Work required: Where the data below has the string "Başkan", return the whole line.
-- Available records follows --
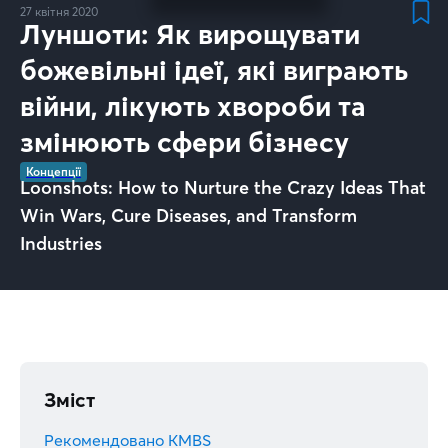
27 квітня 2020
Луншоти: Як вирощувати
божевільні ідеї, які виграють
війни, лікують хвороби та
змінюють сфери бізнесу
Концепції
Loonshots: How to Nurture the Crazy Ideas That
Win Wars, Cure Diseases, and Transform
Industries
Зміст
Рекомендовано KMBS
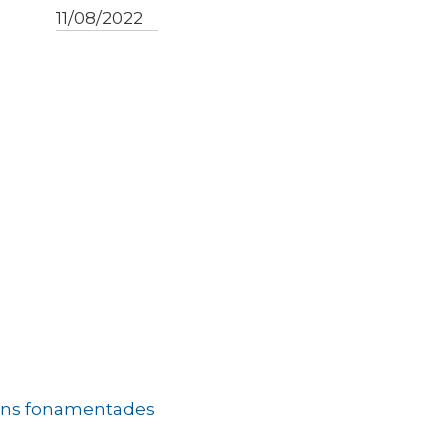
11/08/2022
cions fonamentades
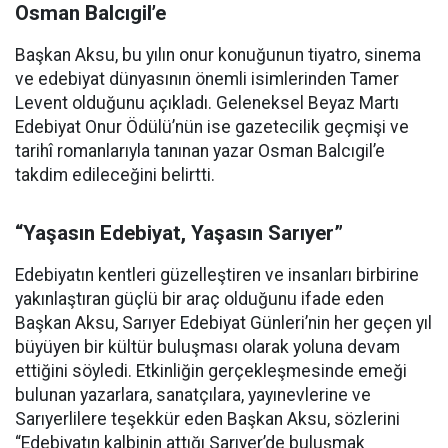
Osman Balcıgil’e
Başkan Aksu, bu yılın onur konuğunun tiyatro, sinema
ve edebiyat dünyasının önemli isimlerinden Tamer
Levent olduğunu açıkladı. Geleneksel Beyaz Martı
Edebiyat Onur Ödülü’nün ise gazetecilik geçmişi ve
tarihî romanlarıyla tanınan yazar Osman Balcıgil’e
takdim edileceğini belirtti.
“Yaşasın Edebiyat, Yaşasın Sarıyer”
Edebiyatın kentleri güzelleştiren ve insanları birbirine
yakınlaştıran güçlü bir araç olduğunu ifade eden
Başkan Aksu, Sarıyer Edebiyat Günleri’nin her geçen yıl
büyüyen bir kültür buluşması olarak yoluna devam
ettiğini söyledi. Etkinliğin gerçekleşmesinde emeği
bulunan yazarlara, sanatçılara, yayınevlerine ve
Sarıyerlilere teşekkür eden Başkan Aksu, sözlerini
“Edebiyatın kalbinin attığı Sarıyer’de buluşmak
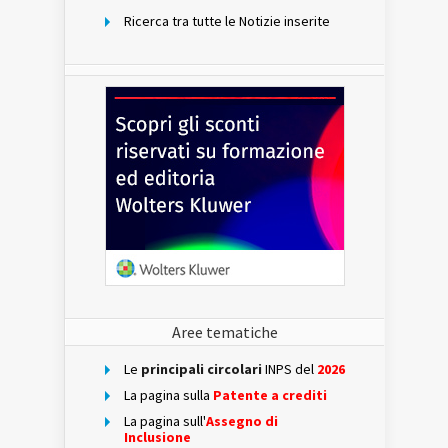
Ricerca tra tutte le Notizie inserite
Aree tematiche
Le
principali circolari
INPS del
2026
La pagina sulla
Patente a crediti
La pagina sull'
Assegno di
Inclusione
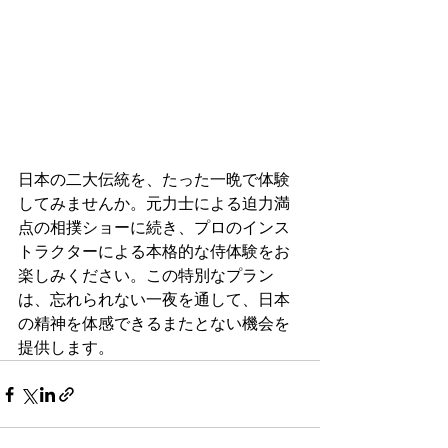
日本の二大伝統を、たった一晩で体験
してみませんか。元力士による迫力満
点の相撲ショーに続き、プロのインス
トラクターによる本格的な侍体験をお
楽しみください。この特別なプラン
は、忘れられない一夜を通して、日本
の精神を体感できるまたとない機会を
提供します。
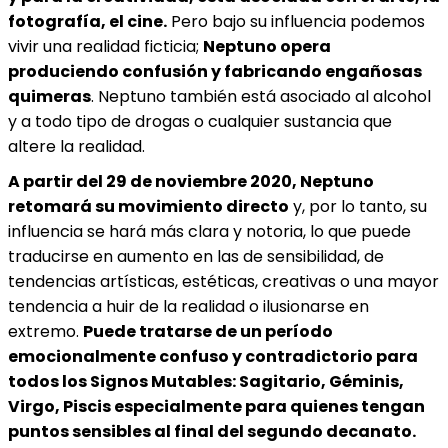
fotografía, el cine.
Pero bajo su influencia podemos
vivir una realidad ficticia;
Neptuno opera
produciendo confusión y fabricando engañosas
quimeras
. Neptuno también está asociado al alcohol
y a todo tipo de drogas o cualquier sustancia que
altere la realidad.
A partir del 29 de noviembre 2020, Neptuno
retomará su movimiento directo
y, por lo tanto, su
influencia se hará más clara y notoria, lo que puede
traducirse en aumento en las de sensibilidad, de
tendencias artísticas, estéticas, creativas o una mayor
tendencia a huir de la realidad o ilusionarse en
extremo.
Puede tratarse de un período
emocionalmente confuso y contradictorio para
todos los Signos Mutables: Sagitario, Géminis,
Virgo, Piscis especialmente para quienes tengan
puntos sensibles al final del segundo decanato.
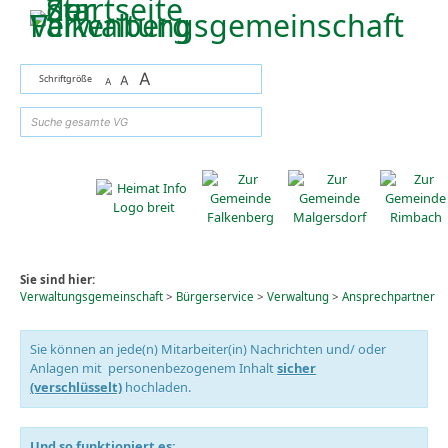
Zum Inhalt
,
zur Navigation
oder
zur Startseite
springen.
A
Schriftgröße
A
A
suchen
Sie sind hier:
Verwaltungsgemeinschaft
>
Bürgerservice
>
Verwaltung
>
Ansprechpartner
Sie können an jede(n) Mitarbeiter(in) Nachrichten und/ oder
Anlagen mit personenbezogenem Inhalt
sicher
(verschlüsselt)
hochladen.
Und so funktioniert es:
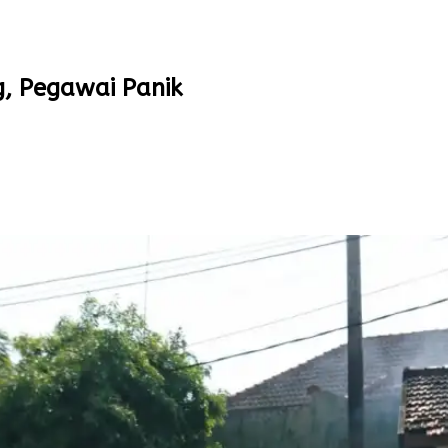
, Pegawai Panik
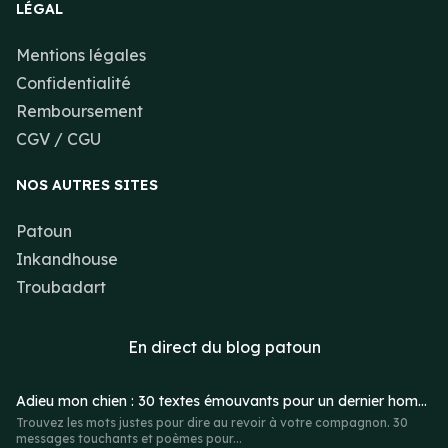
LÉGAL
Mentions légales
Confidentialité
Remboursement
CGV / CGU
NOS AUTRES SITES
Patoun
Inkandhouse
Troubadart
En direct du
blog patoun
Adieu mon chien : 30 textes émouvants pour un dernier hommage
Trouvez les mots justes pour dire au revoir à votre compagnon. 30
messages touchants et poèmes pour...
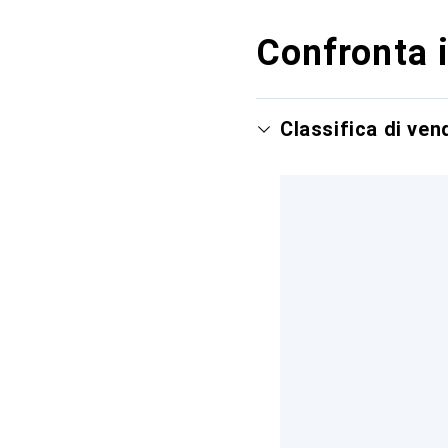
Confronta i
Classifica di v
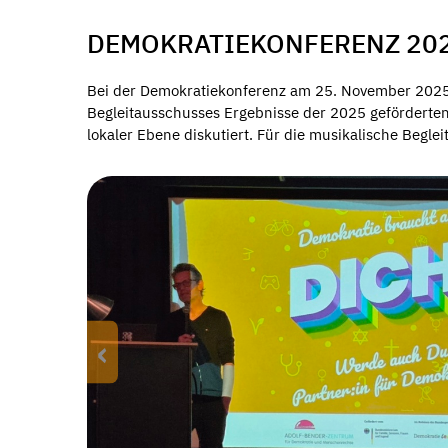
DEMOKRATIEKONFERENZ 20
Bei der Demokratiekonferenz am 25. November 2025 
Begleitausschusses Ergebnisse der 2025 geförderten
lokaler Ebene diskutiert. Für die musikalische Begle
‹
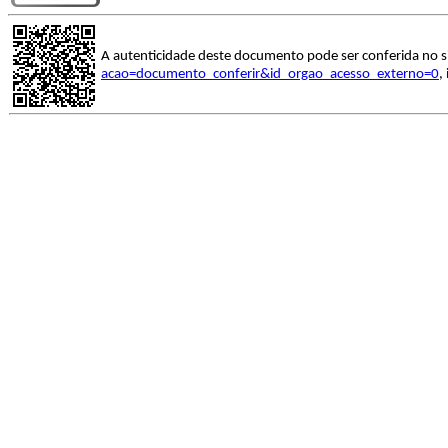
A autenticidade deste documento pode ser conferida no s
acao=documento_conferir&id_orgao_acesso_externo=0
,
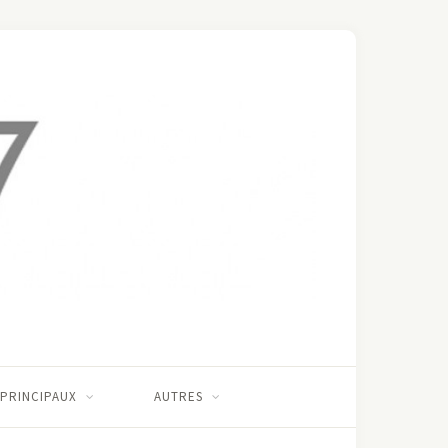
 PRINCIPAUX
AUTRES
-- Available records concluded --
Result below:
Başkan Aksu, bu yılın onur konuğunun tiyatro, sinema
Başkan Aksu, Sarıyer Edebiyat Günleri’nin her geçen yıl
Sarıyerlilere teşekkür eden Başkan Aksu, sözlerini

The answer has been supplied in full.